* Source material *
◆ ◆ ◆ ◆ ◆ ◆ ◆
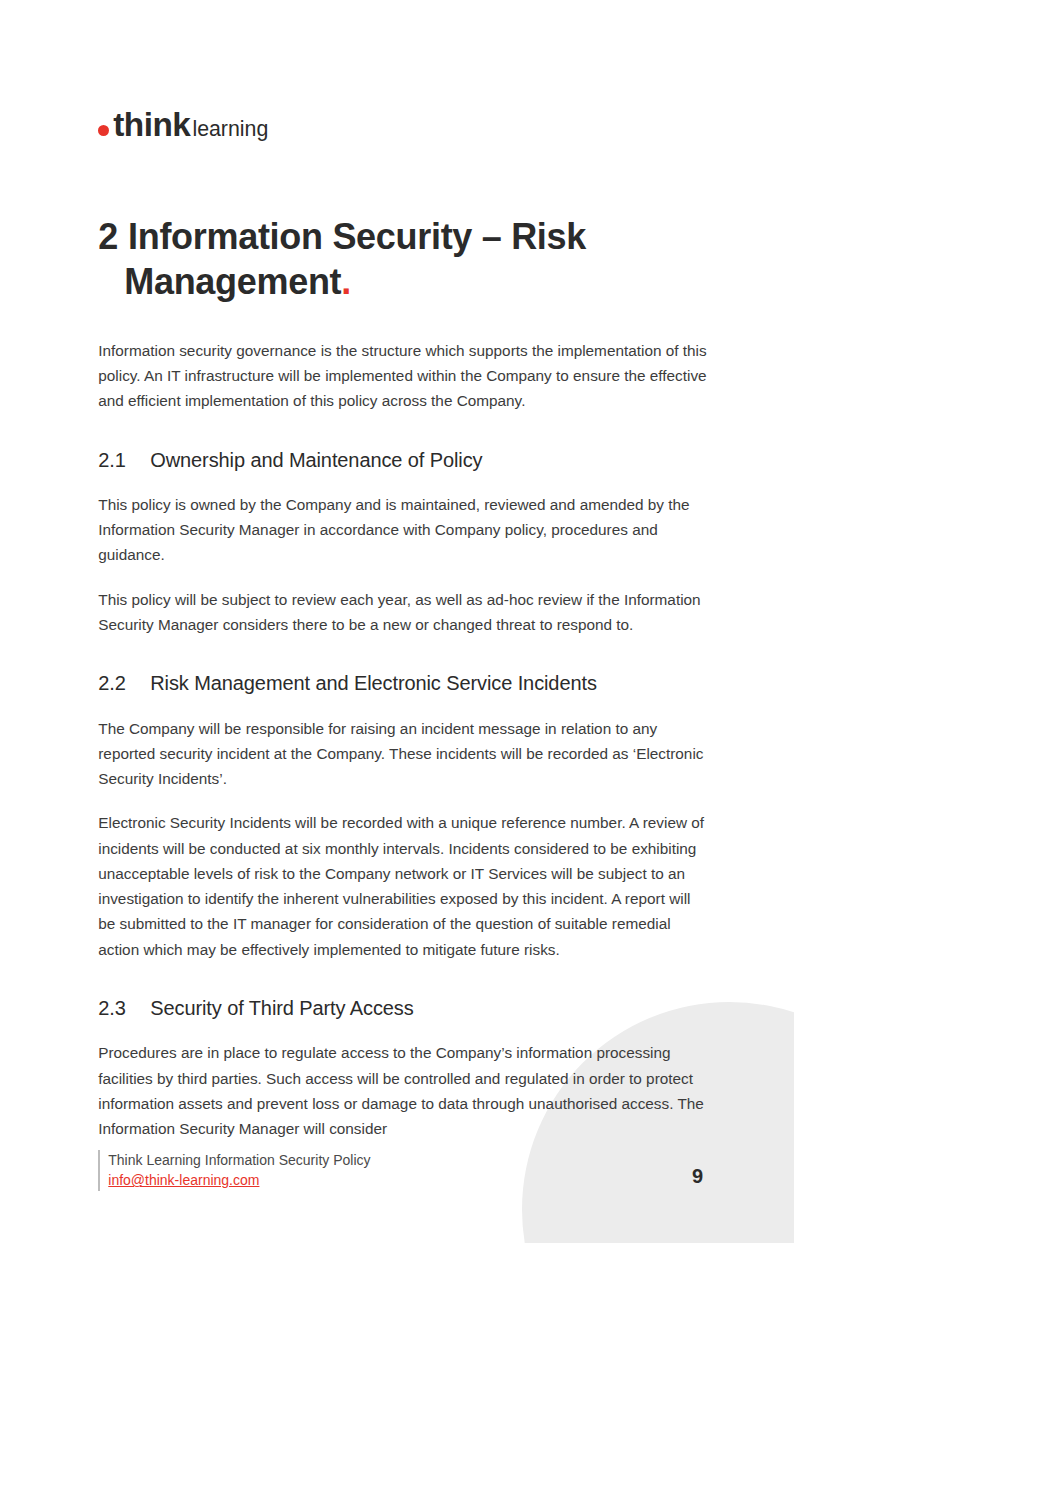thinklearning
2 Information Security – RiskManagement.
Information security governance is the structure which supports the implementation of this policy. An IT infrastructure will be implemented within the Company to ensure the effective and efficient implementation of this policy across the Company.
2.1 Ownership and Maintenance of Policy
This policy is owned by the Company and is maintained, reviewed and amended by the Information Security Manager in accordance with Company policy, procedures and guidance.
This policy will be subject to review each year, as well as ad-hoc review if the Information Security Manager considers there to be a new or changed threat to respond to.
2.2 Risk Management and Electronic Service Incidents
The Company will be responsible for raising an incident message in relation to any reported security incident at the Company. These incidents will be recorded as ‘Electronic Security Incidents’.
Electronic Security Incidents will be recorded with a unique reference number. A review of incidents will be conducted at six monthly intervals. Incidents considered to be exhibiting unacceptable levels of risk to the Company network or IT Services will be subject to an investigation to identify the inherent vulnerabilities exposed by this incident. A report will be submitted to the IT manager for consideration of the question of suitable remedial action which may be effectively implemented to mitigate future risks.
2.3 Security of Third Party Access
Procedures are in place to regulate access to the Company’s information processing facilities by third parties. Such access will be controlled and regulated in order to protect information assets and prevent loss or damage to data through unauthorised access. The Information Security Manager will consider
Think Learning Information Security Policy
info@think-learning.com
9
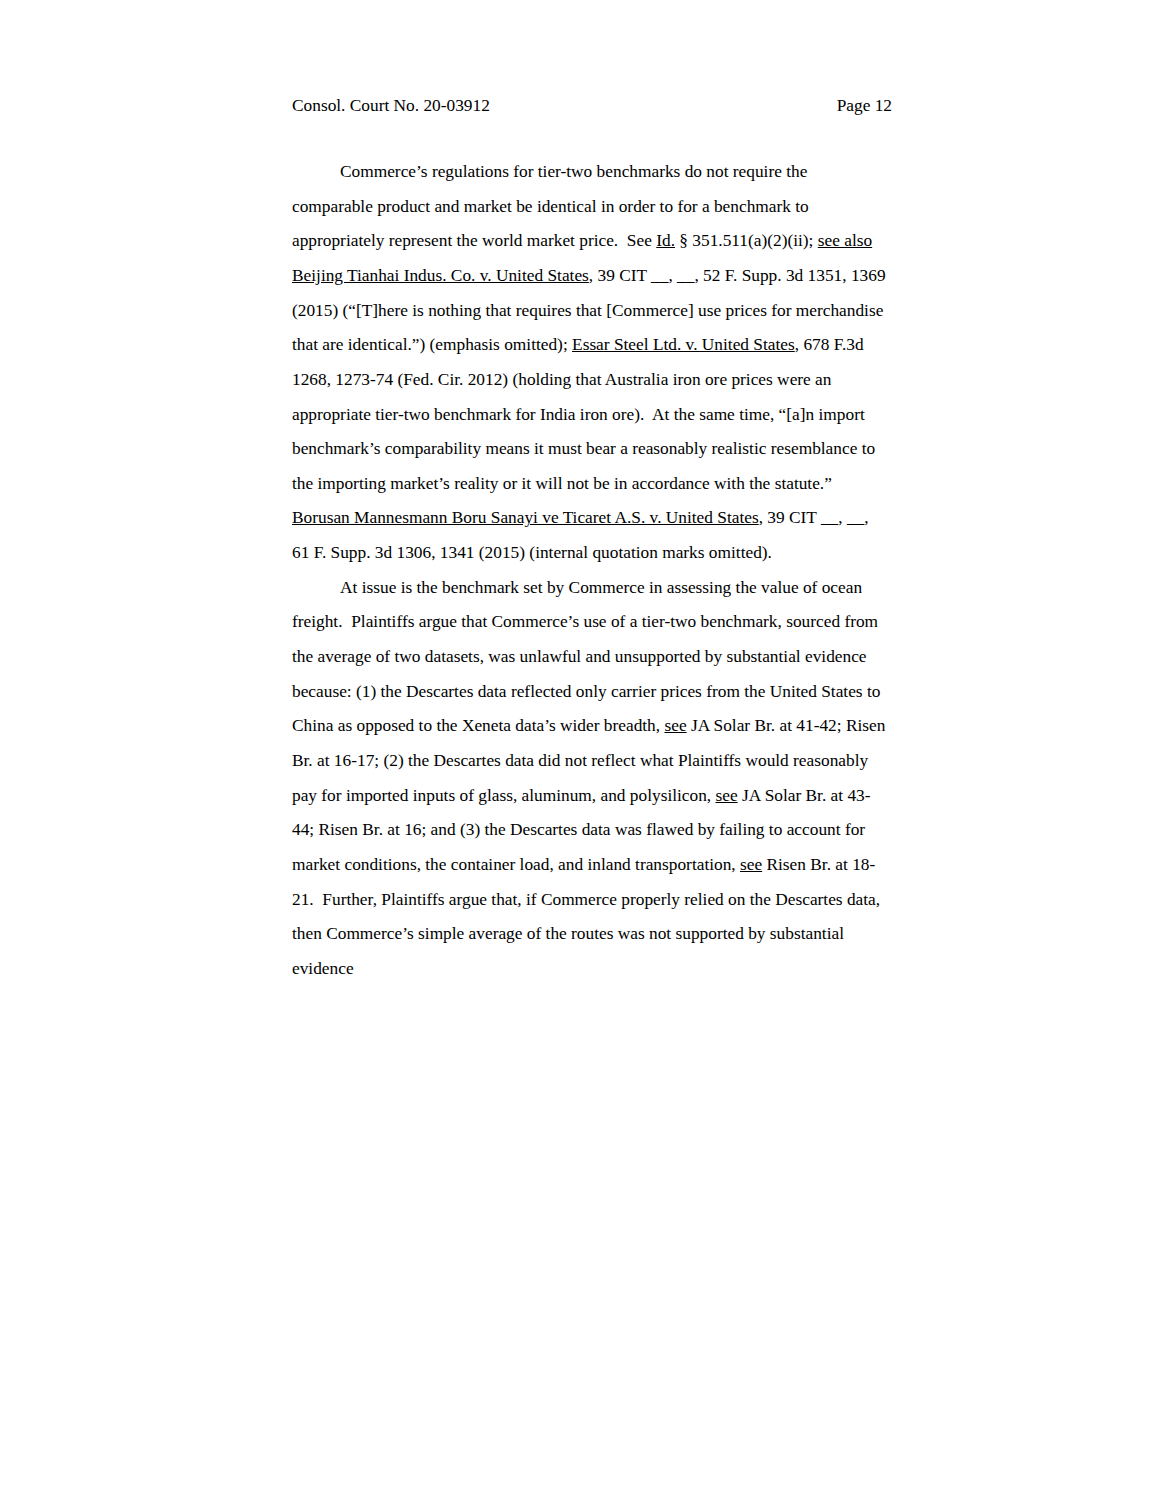Consol. Court No. 20-03912 Page 12
Commerce’s regulations for tier-two benchmarks do not require the comparable product and market be identical in order to for a benchmark to appropriately represent the world market price. See Id. § 351.511(a)(2)(ii); see also Beijing Tianhai Indus. Co. v. United States, 39 CIT __, __, 52 F. Supp. 3d 1351, 1369 (2015) (“[T]here is nothing that requires that [Commerce] use prices for merchandise that are identical.”) (emphasis omitted); Essar Steel Ltd. v. United States, 678 F.3d 1268, 1273-74 (Fed. Cir. 2012) (holding that Australia iron ore prices were an appropriate tier-two benchmark for India iron ore). At the same time, “[a]n import benchmark’s comparability means it must bear a reasonably realistic resemblance to the importing market’s reality or it will not be in accordance with the statute.” Borusan Mannesmann Boru Sanayi ve Ticaret A.S. v. United States, 39 CIT __, __, 61 F. Supp. 3d 1306, 1341 (2015) (internal quotation marks omitted).
At issue is the benchmark set by Commerce in assessing the value of ocean freight. Plaintiffs argue that Commerce’s use of a tier-two benchmark, sourced from the average of two datasets, was unlawful and unsupported by substantial evidence because: (1) the Descartes data reflected only carrier prices from the United States to China as opposed to the Xeneta data’s wider breadth, see JA Solar Br. at 41-42; Risen Br. at 16-17; (2) the Descartes data did not reflect what Plaintiffs would reasonably pay for imported inputs of glass, aluminum, and polysilicon, see JA Solar Br. at 43-44; Risen Br. at 16; and (3) the Descartes data was flawed by failing to account for market conditions, the container load, and inland transportation, see Risen Br. at 18-21. Further, Plaintiffs argue that, if Commerce properly relied on the Descartes data, then Commerce’s simple average of the routes was not supported by substantial evidence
◆ ◆ ◆ ◆ ◆ ◆ ◆
* What to produce *
Apart from the images, please copy every line of the data exactly as written.

* Task response *
thinklearning
2 Information Security – RiskManagement.
Information security governance is the structure which supports the implementation of this policy. An IT infrastructure will be implemented within the Company to ensure the effective and efficient implementation of this policy across the Company.
2.1 Ownership and Maintenance of Policy
This policy is owned by the Company and is maintained, reviewed and amended by the Information Security Manager in accordance with Company policy, procedures and guidance.
This policy will be subject to review each year, as well as ad-hoc review if the Information Security Manager considers there to be a new or changed threat to respond to.
2.2 Risk Management and Electronic Service Incidents
The Company will be responsible for raising an incident message in relation to any reported security incident at the Company. These incidents will be recorded as ‘Electronic Security Incidents’.
Electronic Security Incidents will be recorded with a unique reference number. A review of incidents will be conducted at six monthly intervals. Incidents considered to be exhibiting unacceptable levels of risk to the Company network or IT Services will be subject to an investigation to identify the inherent vulnerabilities exposed by this incident. A report will be submitted to the IT manager for consideration of the question of suitable remedial action which may be effectively implemented to mitigate future risks.
2.3 Security of Third Party Access
Procedures are in place to regulate access to the Company’s information processing facilities by third parties. Such access will be controlled and regulated in order to protect information assets and prevent loss or damage to data through unauthorised access. The Information Security Manager will consider
Think Learning Information Security Policy
info@think-learning.com
9
Consol. Court No. 20-03912 Page 12
Commerce’s regulations for tier-two benchmarks do not require the comparable product and market be identical in order to for a benchmark to appropriately represent the world market price. See Id. § 351.511(a)(2)(ii); see also Beijing Tianhai Indus. Co. v. United States, 39 CIT __, __, 52 F. Supp. 3d 1351, 1369 (2015) (“[T]here is nothing that requires that [Commerce] use prices for merchandise that are identical.”) (emphasis omitted); Essar Steel Ltd. v. United States, 678 F.3d 1268, 1273-74 (Fed. Cir. 2012) (holding that Australia iron ore prices were an appropriate tier-two benchmark for India iron ore). At the same time, “[a]n import benchmark’s comparability means it must bear a reasonably realistic resemblance to the importing market’s reality or it will not be in accordance with the statute.” Borusan Mannesmann Boru Sanayi ve Ticaret A.S. v. United States, 39 CIT __, __, 61 F. Supp. 3d 1306, 1341 (2015) (internal quotation marks omitted).
At issue is the benchmark set by Commerce in assessing the value of ocean freight. Plaintiffs argue that Commerce’s use of a tier-two benchmark, sourced from the average of two datasets, was unlawful and unsupported by substantial evidence because: (1) the Descartes data reflected only carrier prices from the United States to China as opposed to the Xeneta data’s wider breadth, see JA Solar Br. at 41-42; Risen Br. at 16-17; (2) the Descartes data did not reflect what Plaintiffs would reasonably pay for imported inputs of glass, aluminum, and polysilicon, see JA Solar Br. at 43-44; Risen Br. at 16; and (3) the Descartes data was flawed by failing to account for market conditions, the container load, and inland transportation, see Risen Br. at 18-21. Further, Plaintiffs argue that, if Commerce properly relied on the Descartes data, then Commerce’s simple average of the routes was not supported by substantial evidence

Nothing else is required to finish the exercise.